- Renkens in 1989 as member of the Confetti's
- Born: 28 July 1967
- Died: February 2023 (aged 55)
- Occupation: Singer

= Peter Renkens =

Belgian singer (1967–2023)

Peter Renkens (28 July 1967 – 14 February 2023) was a Belgian singer. He was the frontman of Confetti's.

==Music career==
Renkens was a singer with the Belgian new beat band Confetti's which was founded in 1988. The band consisted of Renkens and four dancers. Their biggest success was The Sound Of C which achieved international acclaim.

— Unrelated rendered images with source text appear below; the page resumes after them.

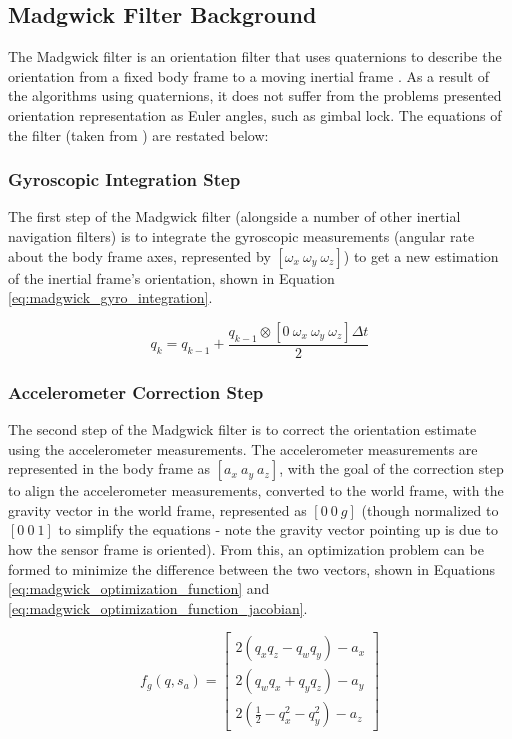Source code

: \documentclass[bare_jrnl_transmag]{subfiles}
\begin{document}
\subsection{Madgwick Filter Background}
The Madgwick filter is an orientation filter that uses quaternions to describe the orientation from a fixed body frame to a moving inertial frame \cite{ahrs_madgwick}. As a result of the algorithms using quaternions, it does not suffer from the problems presented orientation representation as Euler angles, such as gimbal lock. The equations of the filter (taken from \cite{ahrs_madgwick}) are restated below:

\subsubsection{Gyroscopic Integration Step}
The first step of the Madgwick filter (alongside a number of other inertial navigation filters) is to integrate the gyroscopic measurements (angular rate about the body frame axes, represented by $[\omega_x \ \omega_y \ \omega_z]$) to get a new estimation of the inertial frame's orientation, shown in Equation \ref{eq:madgwick_gyro_integration}.

\begin{equation}
    q_{k} = q_{k-1} + \frac{q_{k-1} \otimes [0 \ \omega_x \ \omega_y \ \omega_z] \Delta t}{2}
    \label{eq:madgwick_gyro_integration}
\end{equation}

\subsubsection{Accelerometer Correction Step}
The second step of the Madgwick filter is to correct the orientation estimate using the accelerometer measurements. The accelerometer measurements are represented in the body frame as $[a_x \ a_y \ a_z]$, with the goal of the correction step to align the accelerometer measurements, converted to the world frame, with the gravity vector in the world frame, represented as $[0 \ 0 \ g]$ (though normalized to $[0 \ 0 \ 1]$ to simplify the equations - note the gravity vector pointing up is due to how the sensor frame is oriented). From this, an optimization problem can be formed to minimize the difference between the two vectors, shown in Equations \ref{eq:madgwick_optimization_function} and \ref{eq:madgwick_optimization_function_jacobian}.

\begin{equation}
f_g(q, s_a) =
\begin{bmatrix}
    2(q_x q_z - q_w q_y) - a_x \\
    2(q_w q_x + q_y q_z) - a_y \\
    2\left(\frac{1}{2} - q_x^2 - q_y^2\right) - a_z
    \end{bmatrix}
    \label{eq:madgwick_optimization_function}
\end{equation}
    
\end{document}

Renkens was the face of the marketing campaign, which included the single for "The Sound Of C". More commercial hits were made, including "C'Day", "C in China" and "Put 'm up". After a year of touring, during which problems arose within the band, the band disbanded in 1992. Renkens became a member of C-Mobility and later worked as a club dancer in Wuustwezel.

==Personal life==
Renkens struggled with mental health issues since childhood and these manifested themselves during and after his time with the Confetti's. After he was diagnosed with manic-depressive disorder, he moved to a sheltered housing project where he disappeared into anonymity. During the last years of his life, he lived alone in Deurne. He died in February 2023, at the age of 55.